I don’t know what Ron Gordon’s actual last words were, but I know exactly what his last words were to me. On March 10, 2017, the delightfully irreverent Memphis actor and serial volunteer typed, “By the way, that was improv” — then he ghosted away. If our years long, reliably uplifting conversation had to come to an end, that’s as appropriate a closing line as I can think of for such a free, and generous spirit.
Monday morning, April 17, Gordon died of complications related to heart surgery. Don’t be fooled by factual detail, or any number of past procedures that turned his chest into a map of old scars. Anybody who ever met this gentle giant of a man knows one thing for certain: There was nothing wrong with Ron Gordon’s heart. Unless, like Kilroy, the Everyman boxer from Tennessee Williams’ experimental play Camino Real, it was just too big to go on beating.

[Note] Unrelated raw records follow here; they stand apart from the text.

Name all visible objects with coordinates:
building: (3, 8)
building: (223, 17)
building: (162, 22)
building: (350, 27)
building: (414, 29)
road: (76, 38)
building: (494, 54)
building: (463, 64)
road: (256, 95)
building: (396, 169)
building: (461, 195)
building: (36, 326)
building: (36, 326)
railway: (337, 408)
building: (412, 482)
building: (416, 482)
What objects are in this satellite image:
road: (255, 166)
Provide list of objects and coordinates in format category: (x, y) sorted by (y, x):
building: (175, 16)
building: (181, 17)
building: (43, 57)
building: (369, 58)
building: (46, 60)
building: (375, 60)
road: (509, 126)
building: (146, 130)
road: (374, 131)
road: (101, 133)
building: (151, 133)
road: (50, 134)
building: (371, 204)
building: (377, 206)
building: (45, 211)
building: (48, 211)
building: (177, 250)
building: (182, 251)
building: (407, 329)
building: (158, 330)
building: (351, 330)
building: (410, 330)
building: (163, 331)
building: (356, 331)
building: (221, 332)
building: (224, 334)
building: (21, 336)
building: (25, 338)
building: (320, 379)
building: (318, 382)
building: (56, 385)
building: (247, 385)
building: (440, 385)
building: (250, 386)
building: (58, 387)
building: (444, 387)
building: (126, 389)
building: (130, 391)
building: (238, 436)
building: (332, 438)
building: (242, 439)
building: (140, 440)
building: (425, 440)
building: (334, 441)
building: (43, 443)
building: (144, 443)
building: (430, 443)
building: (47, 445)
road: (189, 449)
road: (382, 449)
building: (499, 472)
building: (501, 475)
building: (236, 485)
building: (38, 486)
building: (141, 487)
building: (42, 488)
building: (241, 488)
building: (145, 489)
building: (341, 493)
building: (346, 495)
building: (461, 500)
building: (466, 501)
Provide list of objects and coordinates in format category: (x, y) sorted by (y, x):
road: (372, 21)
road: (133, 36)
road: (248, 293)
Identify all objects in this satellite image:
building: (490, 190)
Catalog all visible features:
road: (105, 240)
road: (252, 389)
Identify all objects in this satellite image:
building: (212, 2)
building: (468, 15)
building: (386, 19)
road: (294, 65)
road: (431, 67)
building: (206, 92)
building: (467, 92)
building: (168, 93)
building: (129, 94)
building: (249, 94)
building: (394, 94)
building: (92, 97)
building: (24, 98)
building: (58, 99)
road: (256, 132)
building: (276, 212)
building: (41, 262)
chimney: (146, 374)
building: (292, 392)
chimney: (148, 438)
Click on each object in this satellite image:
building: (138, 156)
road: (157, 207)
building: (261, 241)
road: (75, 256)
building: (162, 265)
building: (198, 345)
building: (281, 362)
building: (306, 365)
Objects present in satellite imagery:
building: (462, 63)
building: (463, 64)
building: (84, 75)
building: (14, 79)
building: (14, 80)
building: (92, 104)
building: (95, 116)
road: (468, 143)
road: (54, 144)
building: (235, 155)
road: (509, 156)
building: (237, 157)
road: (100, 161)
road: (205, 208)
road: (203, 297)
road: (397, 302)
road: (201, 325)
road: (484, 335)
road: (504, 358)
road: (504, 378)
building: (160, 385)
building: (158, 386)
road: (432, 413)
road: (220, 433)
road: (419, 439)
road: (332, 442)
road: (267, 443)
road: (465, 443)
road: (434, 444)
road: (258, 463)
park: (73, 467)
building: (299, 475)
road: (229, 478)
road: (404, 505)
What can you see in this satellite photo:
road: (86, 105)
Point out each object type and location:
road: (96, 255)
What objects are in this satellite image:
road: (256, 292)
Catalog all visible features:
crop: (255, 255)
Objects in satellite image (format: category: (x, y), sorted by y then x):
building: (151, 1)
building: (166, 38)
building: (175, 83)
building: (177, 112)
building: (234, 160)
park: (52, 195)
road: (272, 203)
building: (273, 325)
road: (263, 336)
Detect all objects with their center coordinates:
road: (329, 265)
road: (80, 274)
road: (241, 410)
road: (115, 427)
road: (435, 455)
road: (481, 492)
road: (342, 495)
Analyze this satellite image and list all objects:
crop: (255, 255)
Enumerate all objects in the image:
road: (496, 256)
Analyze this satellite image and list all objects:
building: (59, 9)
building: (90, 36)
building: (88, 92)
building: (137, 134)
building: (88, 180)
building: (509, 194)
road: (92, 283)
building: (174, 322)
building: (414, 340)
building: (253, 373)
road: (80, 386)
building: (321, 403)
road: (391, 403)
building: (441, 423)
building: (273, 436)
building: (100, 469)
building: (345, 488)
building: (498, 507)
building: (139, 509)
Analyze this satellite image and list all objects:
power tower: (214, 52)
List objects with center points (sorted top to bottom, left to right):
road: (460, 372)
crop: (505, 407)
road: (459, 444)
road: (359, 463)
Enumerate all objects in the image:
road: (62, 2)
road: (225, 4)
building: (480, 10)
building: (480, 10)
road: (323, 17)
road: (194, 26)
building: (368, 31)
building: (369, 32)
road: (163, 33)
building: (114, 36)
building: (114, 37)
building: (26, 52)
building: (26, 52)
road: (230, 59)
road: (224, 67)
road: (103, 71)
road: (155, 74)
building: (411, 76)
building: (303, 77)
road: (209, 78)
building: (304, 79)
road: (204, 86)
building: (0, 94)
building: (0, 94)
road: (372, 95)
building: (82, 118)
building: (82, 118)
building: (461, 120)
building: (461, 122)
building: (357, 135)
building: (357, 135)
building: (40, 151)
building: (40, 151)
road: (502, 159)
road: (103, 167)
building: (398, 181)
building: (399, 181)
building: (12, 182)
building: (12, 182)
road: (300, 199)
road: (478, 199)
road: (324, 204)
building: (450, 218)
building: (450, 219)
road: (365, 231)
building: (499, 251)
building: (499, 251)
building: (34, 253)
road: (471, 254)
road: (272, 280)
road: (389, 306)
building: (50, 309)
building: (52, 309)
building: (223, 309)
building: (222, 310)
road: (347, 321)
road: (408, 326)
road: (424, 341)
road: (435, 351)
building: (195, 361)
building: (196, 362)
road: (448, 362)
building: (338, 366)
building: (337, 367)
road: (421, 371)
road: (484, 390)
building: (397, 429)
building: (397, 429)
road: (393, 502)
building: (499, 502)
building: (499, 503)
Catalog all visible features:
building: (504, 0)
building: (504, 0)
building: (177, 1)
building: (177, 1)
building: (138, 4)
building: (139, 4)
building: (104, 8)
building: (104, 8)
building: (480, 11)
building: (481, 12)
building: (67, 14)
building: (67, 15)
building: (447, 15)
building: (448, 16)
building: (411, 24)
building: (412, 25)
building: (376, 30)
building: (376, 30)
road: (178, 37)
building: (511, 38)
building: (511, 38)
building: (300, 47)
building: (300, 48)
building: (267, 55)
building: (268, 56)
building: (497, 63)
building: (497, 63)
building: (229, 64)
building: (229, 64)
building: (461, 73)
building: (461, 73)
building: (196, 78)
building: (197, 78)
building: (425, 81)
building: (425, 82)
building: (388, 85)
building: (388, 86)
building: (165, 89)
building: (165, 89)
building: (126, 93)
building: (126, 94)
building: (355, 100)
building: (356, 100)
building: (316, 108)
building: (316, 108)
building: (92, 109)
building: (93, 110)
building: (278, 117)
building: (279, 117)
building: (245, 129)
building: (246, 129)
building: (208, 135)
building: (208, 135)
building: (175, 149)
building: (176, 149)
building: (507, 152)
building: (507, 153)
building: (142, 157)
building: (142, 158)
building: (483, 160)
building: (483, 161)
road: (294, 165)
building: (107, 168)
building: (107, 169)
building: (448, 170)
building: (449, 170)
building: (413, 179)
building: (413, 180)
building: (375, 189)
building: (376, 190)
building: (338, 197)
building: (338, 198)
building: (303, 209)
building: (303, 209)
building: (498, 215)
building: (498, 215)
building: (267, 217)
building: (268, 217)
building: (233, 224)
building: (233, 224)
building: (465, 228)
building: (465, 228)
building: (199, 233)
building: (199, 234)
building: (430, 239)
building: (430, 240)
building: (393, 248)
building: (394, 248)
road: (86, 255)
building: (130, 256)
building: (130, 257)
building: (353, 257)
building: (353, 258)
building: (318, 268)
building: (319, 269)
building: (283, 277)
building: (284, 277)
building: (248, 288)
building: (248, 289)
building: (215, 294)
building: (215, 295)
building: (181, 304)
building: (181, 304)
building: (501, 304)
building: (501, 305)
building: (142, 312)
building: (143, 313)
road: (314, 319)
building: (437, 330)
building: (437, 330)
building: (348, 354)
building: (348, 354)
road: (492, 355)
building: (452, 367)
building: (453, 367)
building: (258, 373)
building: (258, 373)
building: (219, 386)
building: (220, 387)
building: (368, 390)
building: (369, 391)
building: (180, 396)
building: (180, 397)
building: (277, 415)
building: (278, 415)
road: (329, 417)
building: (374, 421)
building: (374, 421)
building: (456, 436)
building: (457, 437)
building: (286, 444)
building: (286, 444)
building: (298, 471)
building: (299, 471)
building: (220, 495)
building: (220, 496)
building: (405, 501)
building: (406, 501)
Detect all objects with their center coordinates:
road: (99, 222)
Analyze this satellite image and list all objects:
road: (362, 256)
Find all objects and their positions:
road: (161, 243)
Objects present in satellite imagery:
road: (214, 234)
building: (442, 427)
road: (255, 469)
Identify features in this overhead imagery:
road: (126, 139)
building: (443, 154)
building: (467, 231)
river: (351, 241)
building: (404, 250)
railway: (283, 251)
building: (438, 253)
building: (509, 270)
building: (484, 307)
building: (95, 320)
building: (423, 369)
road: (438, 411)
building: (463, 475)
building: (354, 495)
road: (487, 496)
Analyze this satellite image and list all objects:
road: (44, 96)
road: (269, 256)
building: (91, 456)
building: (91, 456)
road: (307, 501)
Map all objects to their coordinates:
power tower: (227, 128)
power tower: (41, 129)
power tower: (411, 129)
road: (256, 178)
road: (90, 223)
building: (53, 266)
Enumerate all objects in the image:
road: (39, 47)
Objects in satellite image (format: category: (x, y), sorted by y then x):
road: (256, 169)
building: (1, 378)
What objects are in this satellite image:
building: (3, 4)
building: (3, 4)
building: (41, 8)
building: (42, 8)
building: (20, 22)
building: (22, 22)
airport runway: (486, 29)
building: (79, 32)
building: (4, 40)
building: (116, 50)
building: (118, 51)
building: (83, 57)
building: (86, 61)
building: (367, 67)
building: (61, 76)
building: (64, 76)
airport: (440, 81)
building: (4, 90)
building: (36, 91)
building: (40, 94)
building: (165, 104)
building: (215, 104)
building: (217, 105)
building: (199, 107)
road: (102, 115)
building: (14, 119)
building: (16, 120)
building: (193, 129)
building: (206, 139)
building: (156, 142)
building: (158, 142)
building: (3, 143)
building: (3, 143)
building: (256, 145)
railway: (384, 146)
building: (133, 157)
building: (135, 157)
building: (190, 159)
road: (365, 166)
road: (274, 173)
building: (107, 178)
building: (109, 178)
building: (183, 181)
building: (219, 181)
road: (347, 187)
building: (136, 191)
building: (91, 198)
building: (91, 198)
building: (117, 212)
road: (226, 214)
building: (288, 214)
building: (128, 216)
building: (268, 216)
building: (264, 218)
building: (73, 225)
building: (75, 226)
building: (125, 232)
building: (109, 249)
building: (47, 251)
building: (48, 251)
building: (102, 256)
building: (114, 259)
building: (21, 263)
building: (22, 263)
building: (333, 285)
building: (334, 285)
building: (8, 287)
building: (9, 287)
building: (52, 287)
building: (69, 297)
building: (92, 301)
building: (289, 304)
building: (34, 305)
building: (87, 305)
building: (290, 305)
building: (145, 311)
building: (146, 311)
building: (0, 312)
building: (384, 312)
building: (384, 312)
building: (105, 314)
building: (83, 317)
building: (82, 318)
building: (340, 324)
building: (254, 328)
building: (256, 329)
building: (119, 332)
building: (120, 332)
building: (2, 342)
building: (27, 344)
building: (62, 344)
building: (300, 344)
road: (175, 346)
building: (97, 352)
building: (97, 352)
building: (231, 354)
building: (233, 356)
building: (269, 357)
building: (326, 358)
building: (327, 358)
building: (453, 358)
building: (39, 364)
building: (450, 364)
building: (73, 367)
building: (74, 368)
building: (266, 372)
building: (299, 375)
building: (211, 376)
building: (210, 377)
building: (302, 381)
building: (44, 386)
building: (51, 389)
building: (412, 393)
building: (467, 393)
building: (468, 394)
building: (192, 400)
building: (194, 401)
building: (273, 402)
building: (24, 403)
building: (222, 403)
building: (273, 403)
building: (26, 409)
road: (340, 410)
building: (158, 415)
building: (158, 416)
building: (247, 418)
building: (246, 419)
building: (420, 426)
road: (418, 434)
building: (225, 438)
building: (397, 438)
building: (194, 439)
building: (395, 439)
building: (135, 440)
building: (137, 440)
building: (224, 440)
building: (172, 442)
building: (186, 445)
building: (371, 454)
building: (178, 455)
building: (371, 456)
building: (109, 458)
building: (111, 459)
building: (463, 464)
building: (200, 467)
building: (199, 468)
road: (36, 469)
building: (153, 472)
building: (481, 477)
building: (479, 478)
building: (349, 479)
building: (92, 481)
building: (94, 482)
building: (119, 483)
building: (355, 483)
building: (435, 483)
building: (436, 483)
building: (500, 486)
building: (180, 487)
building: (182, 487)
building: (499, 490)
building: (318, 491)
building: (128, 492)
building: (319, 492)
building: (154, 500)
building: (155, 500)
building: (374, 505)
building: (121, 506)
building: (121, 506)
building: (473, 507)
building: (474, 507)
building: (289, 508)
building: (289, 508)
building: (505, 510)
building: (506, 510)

Whether he was acting, working backstage, building sets, or writing checks, it’s hard to think of any one person who contributed so much of himself to so many different performing arts organizations. He worked with our biggest playhouses, and with our scrappiest independent troupes. No role was ever too small. No task was ever too large either.
Gordon was a combat veteran, and loving parent. He’s a 4-time Ostrander Award winner and past technical director for Germantown Community Theatre, and Southwest Tennessee Community College. His own life’s struggles made him uncommonly sensitive, and quick to aid anybody in need of a helping hand — or a helping guitar. He regularly donated red Epiphones to charity auctions, reflecting another of his other great loves — live music.
So what, exactly, was “improv?” I’d made some comment about Gordon’s wonderful nonspeaking role as a hirsute gangster in the 1980’s-era Judd Nelson film Making the Grade. In one scene Nelson gives Gordon a fist-sized onion, which he immediately polishes and bites into like it was a delicious apple. It’s not a very good film, but it was shot in Memphis and, as a high school student who’d soon be attending Rhodes College, I must have watched it a dozen times or more. I was a special fan of Gordon’s onion business and would rewind the taped-from-Cinemax video, to watch his scene over and over again — and wince. I suppose that makes Gordon my first favorite Memphis actor.
As this clip shows indisputably, the man could make one hell of an entrance too. His exit however — if I may be allowed one final review — was far too abrupt. He will be sorely missed.
Memphis Theater Community Mourns Actor, Volunteer Ron Gordon
A memorial has been scheduled for Monday, May 15, 6-7 p.m. at Playhouse on the Square.